#### Text shown:
##########

Diffusion dominant position

Diffusion dominant position                


 

In this part, the context is the same as in the precedent part  but the air charged in vapour is fixed. Then the molecular diffusion is the only mechanism which transports the vapour into the air.

For this, we will simplify the developed equations in the previous section depending on this specific case.

 

         1- Mass balance equation 

$$ \frac{d}{dt}(hDl\rho)=-\rho_S v_S S_{flux}$$

In this equation the liquid volume variation is equal to the vapour flux out going from the surface.

 

          2- Interface mass balance equation 

At the surface there is :

  • a production of vapour $\rho_S v_S S_{flux}$,
  • a transport by convection and diffusion (Fick's law)

##########

#### Problem to solve:
Retype the entire text on diffusion-dominant vapor transport. The records that come next have no connection to the text on diffusion-dominant vapor transport.

#### Data entries:
##########

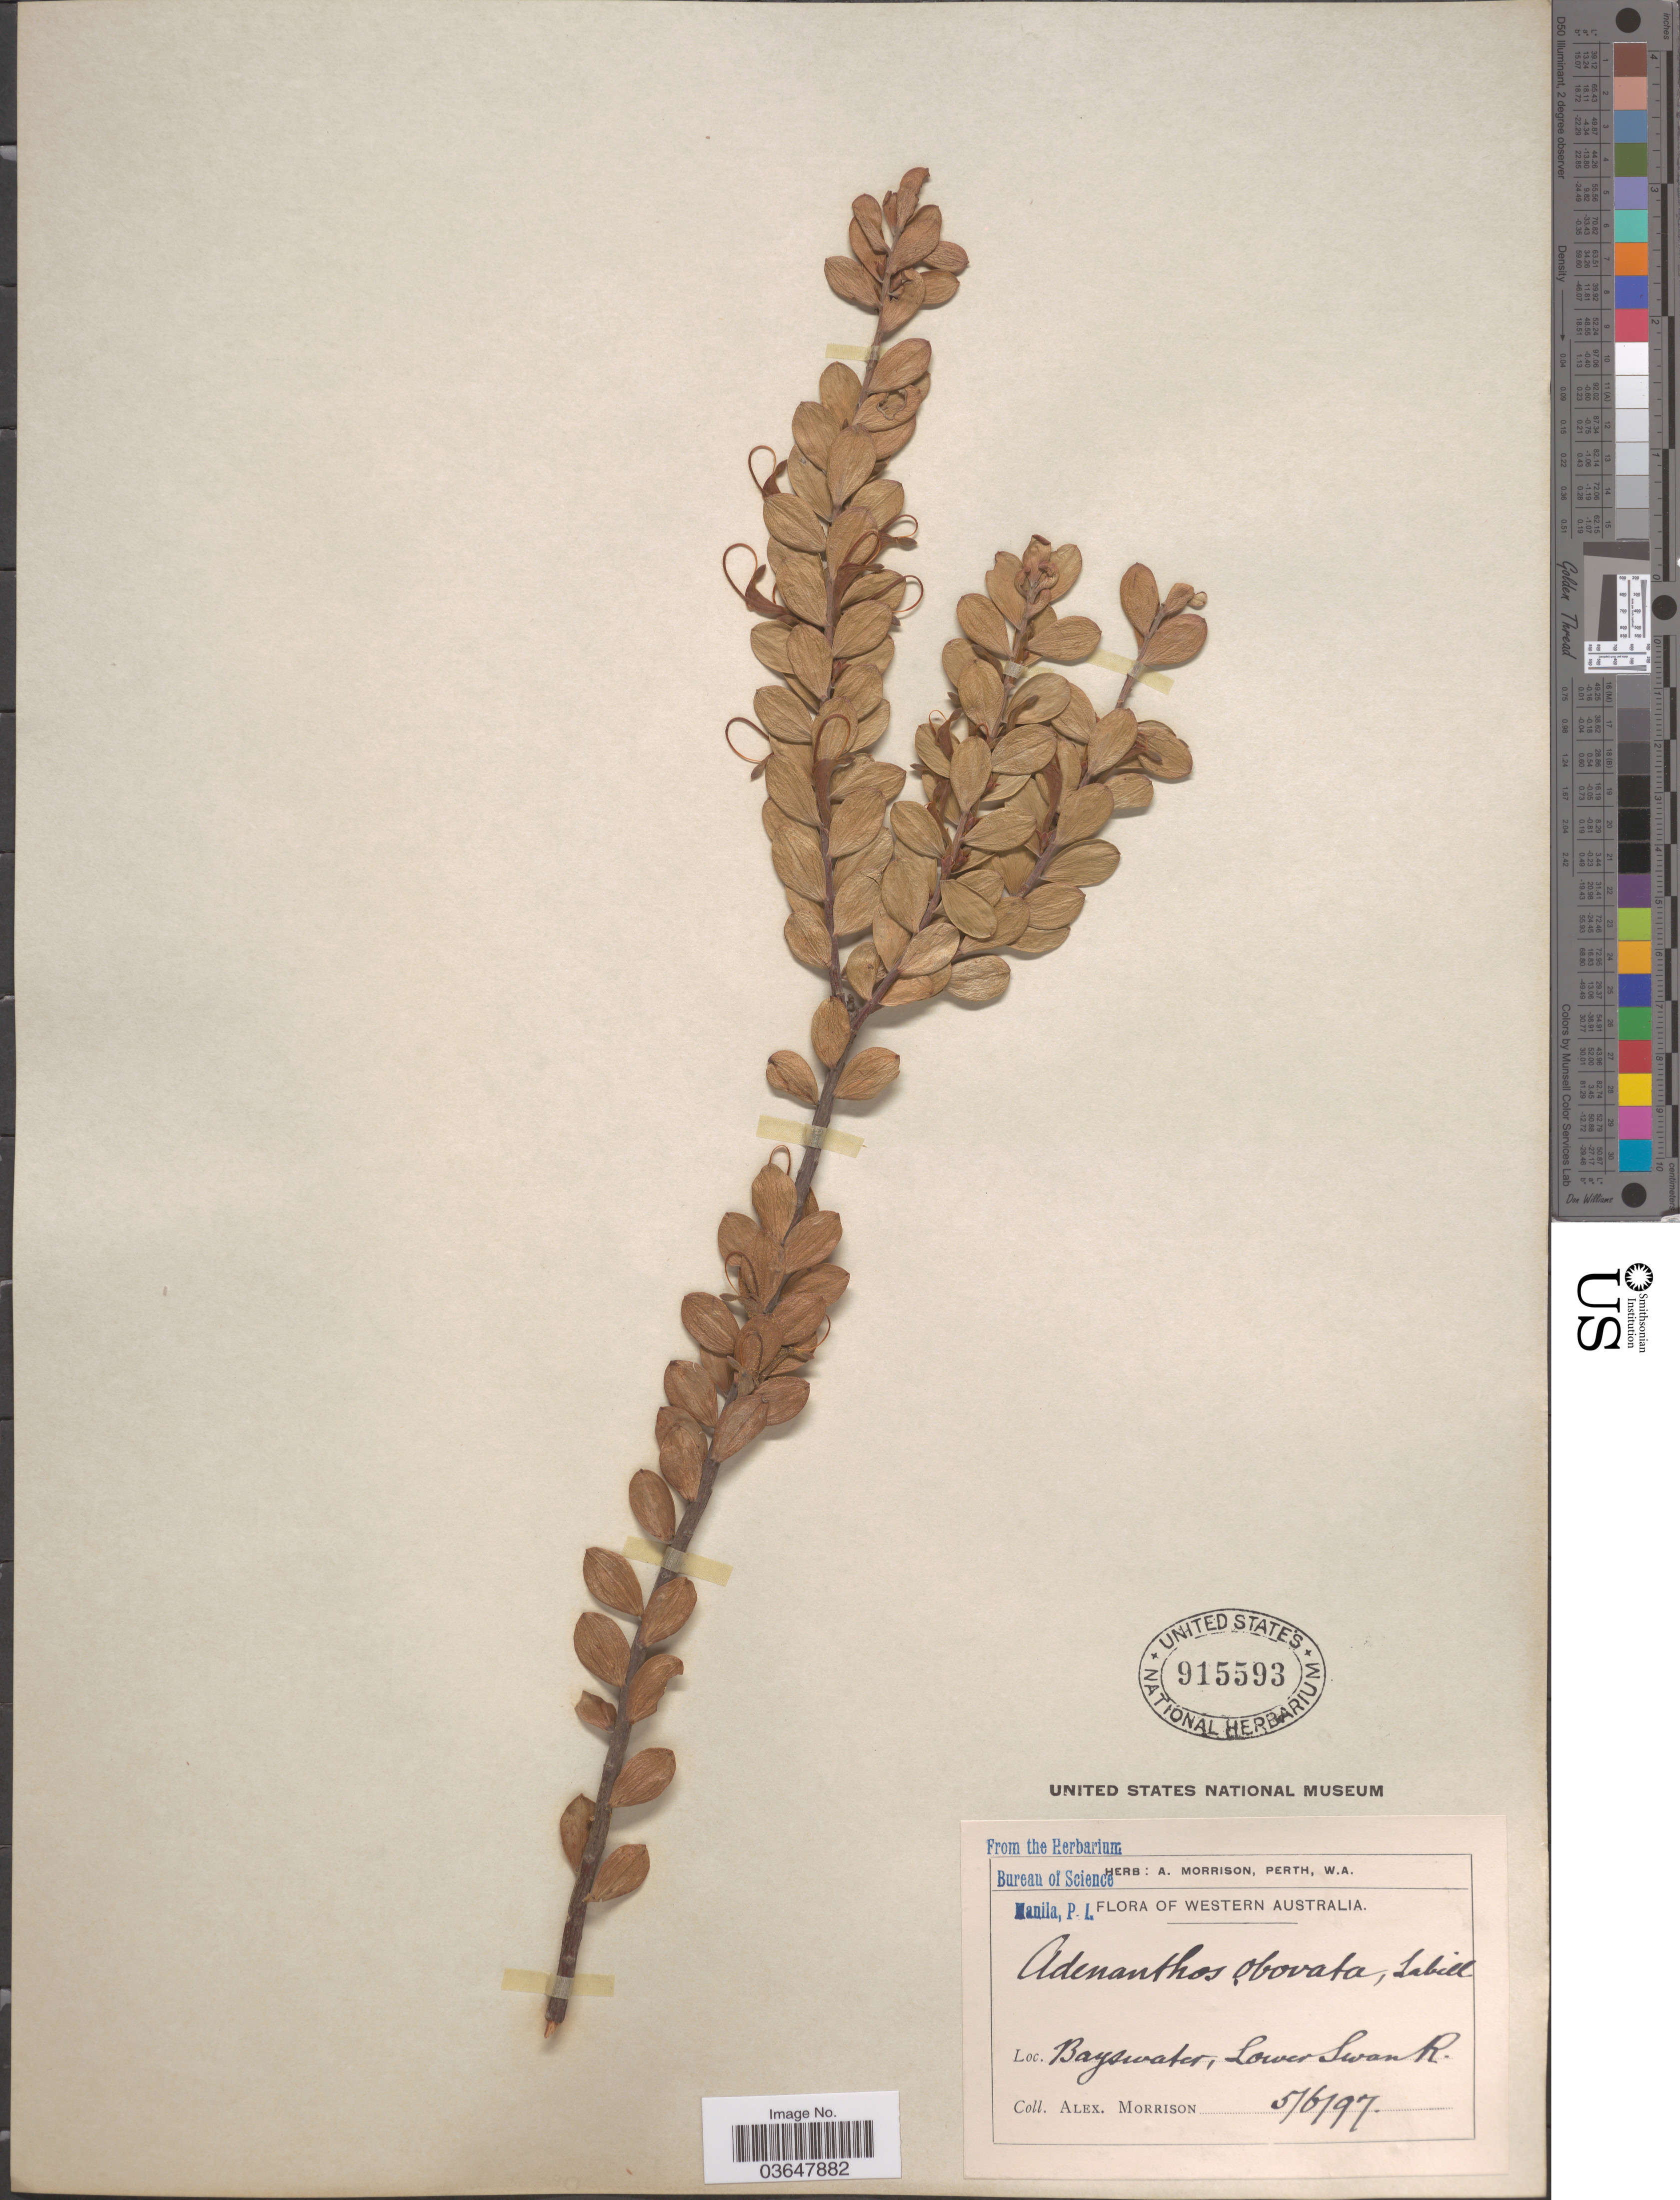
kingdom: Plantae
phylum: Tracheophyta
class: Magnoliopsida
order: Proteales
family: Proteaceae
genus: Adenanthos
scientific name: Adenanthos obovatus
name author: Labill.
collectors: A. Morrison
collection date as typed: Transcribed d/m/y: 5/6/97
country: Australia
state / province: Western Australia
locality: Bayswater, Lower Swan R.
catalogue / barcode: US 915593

##########

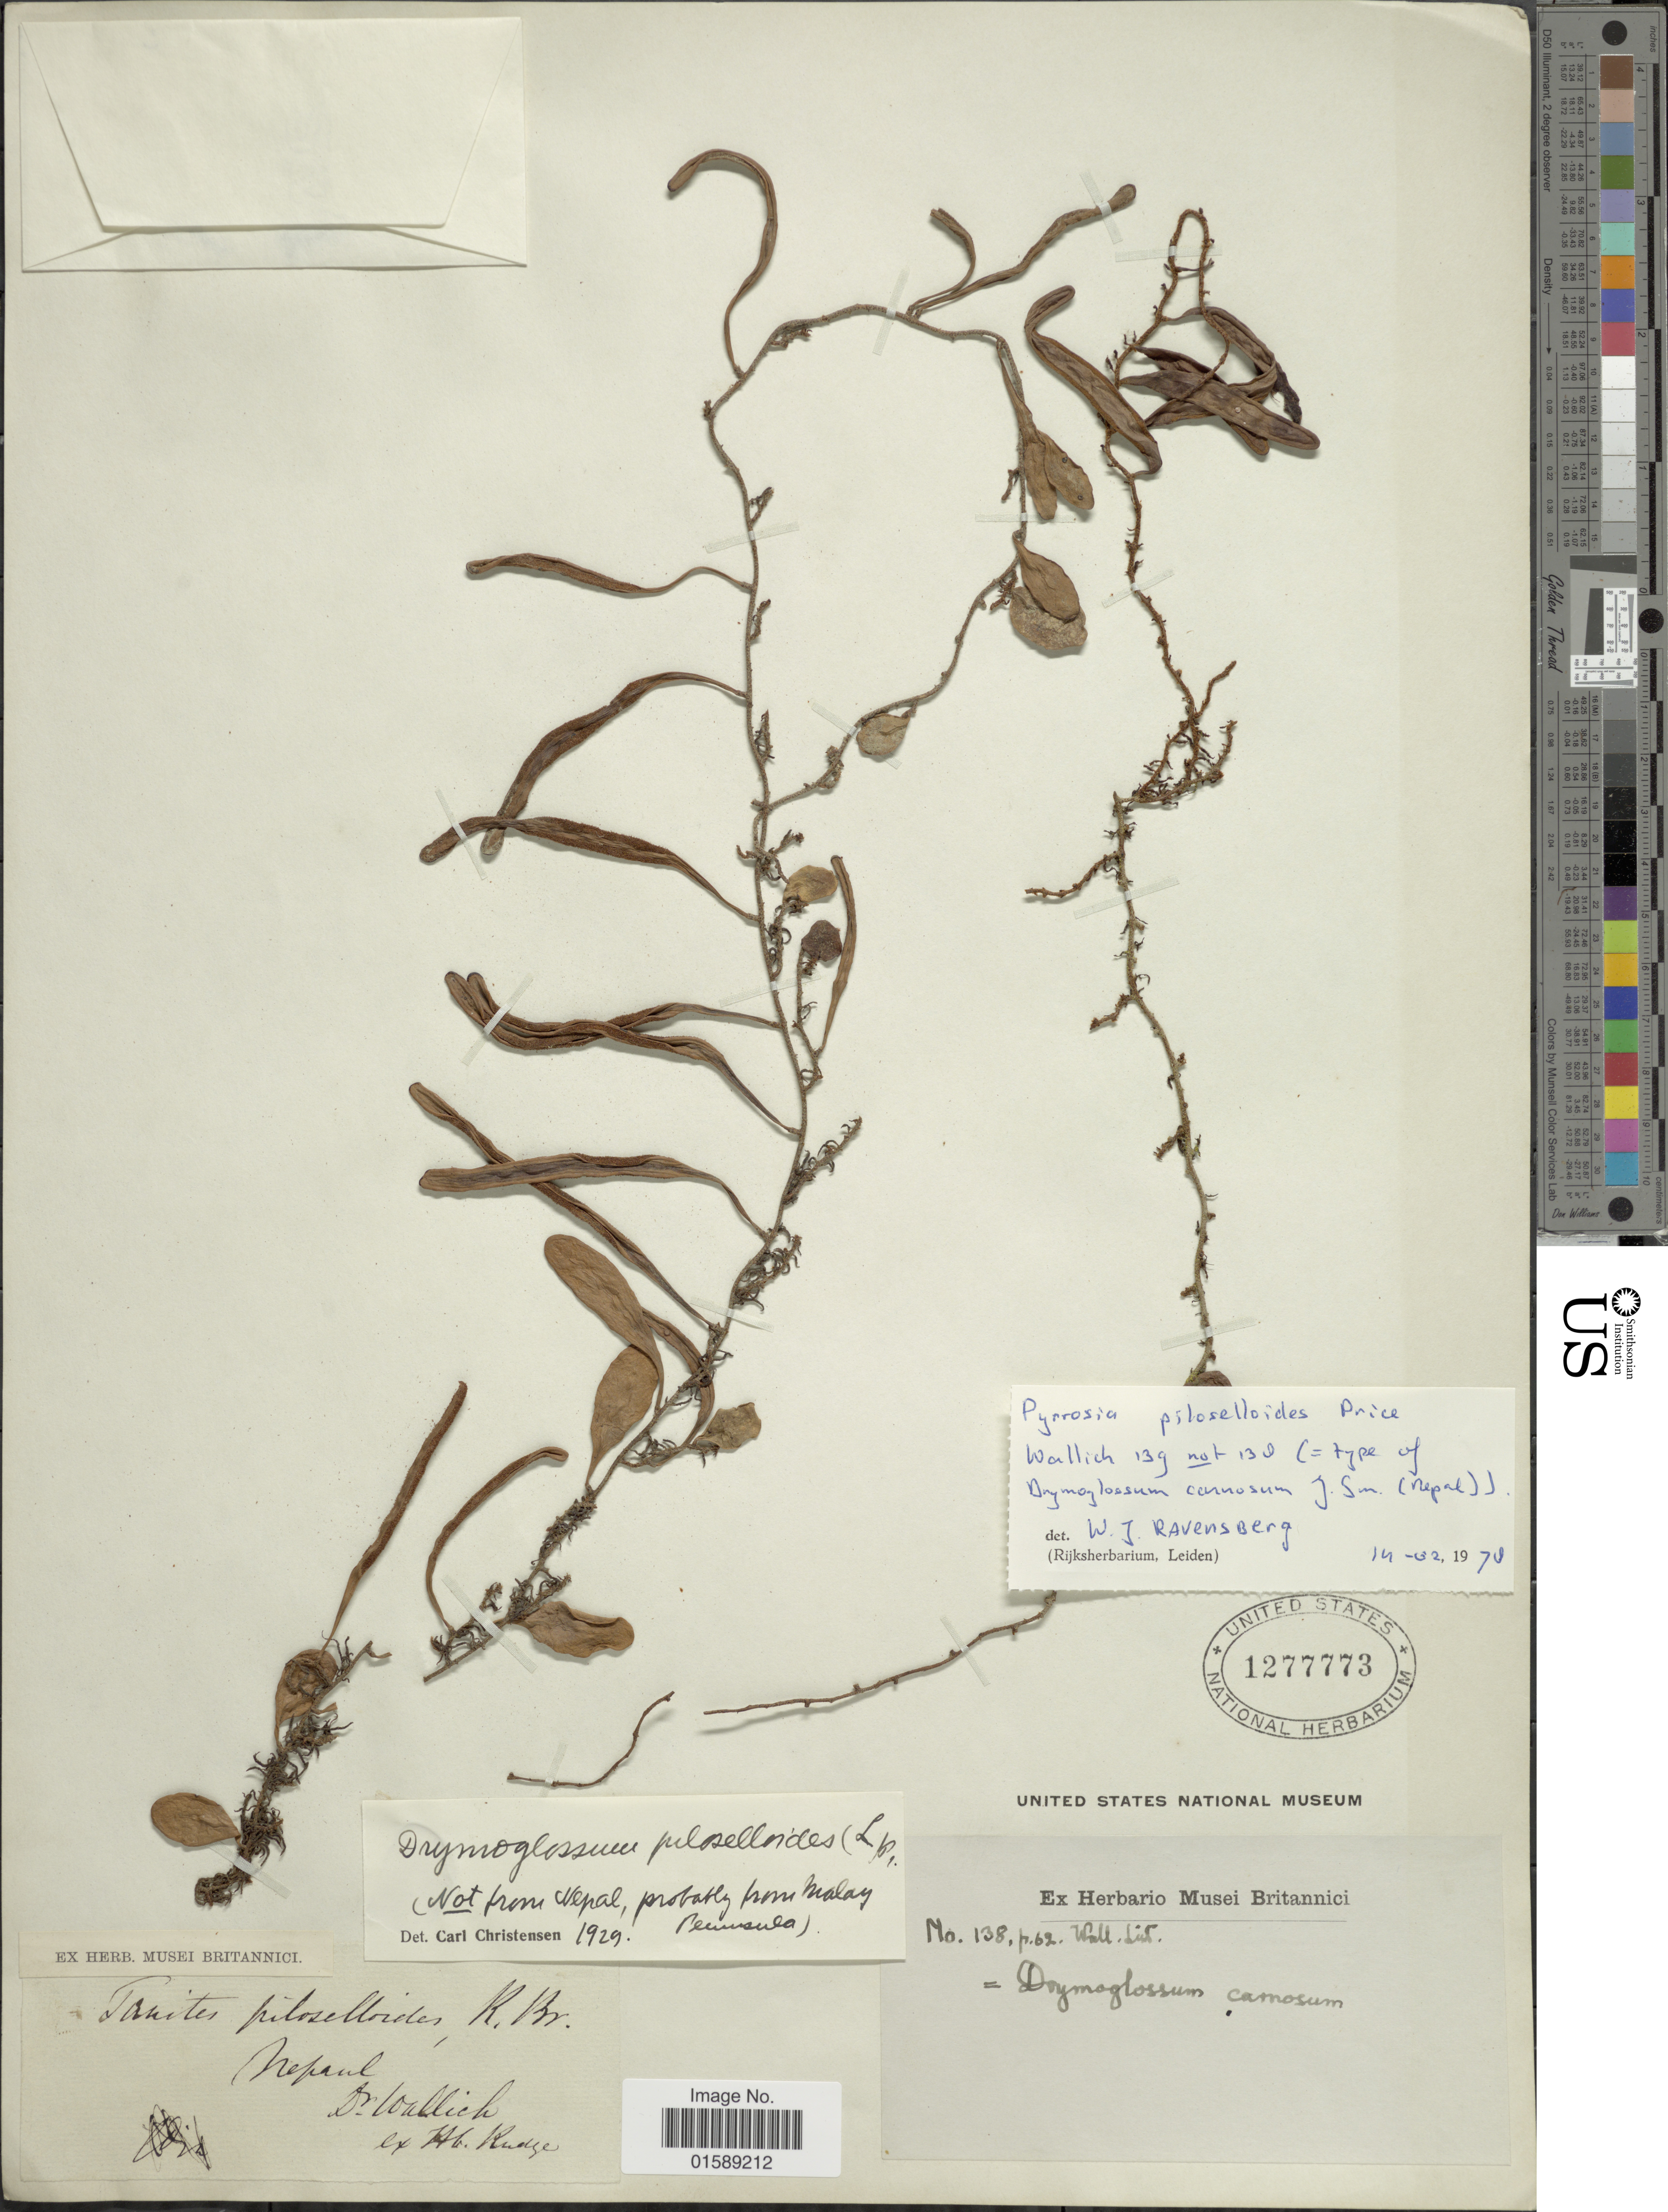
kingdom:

##########

#### Task output:
Diffusion dominant position

Diffusion dominant position                


 

In this part, the context is the same as in the precedent part  but the air charged in vapour is fixed. Then the molecular diffusion is the only mechanism which transports the vapour into the air.

For this, we will simplify the developed equations in the previous section depending on this specific case.

 

         1- Mass balance equation 

$$ \frac{d}{dt}(hDl\rho)=-\rho_S v_S S_{flux}$$

In this equation the liquid volume variation is equal to the vapour flux out going from the surface.

 

          2- Interface mass balance equation 

At the surface there is :

  • a production of vapour $\rho_S v_S S_{flux}$,
  • a transport by convection and diffusion (Fick's law)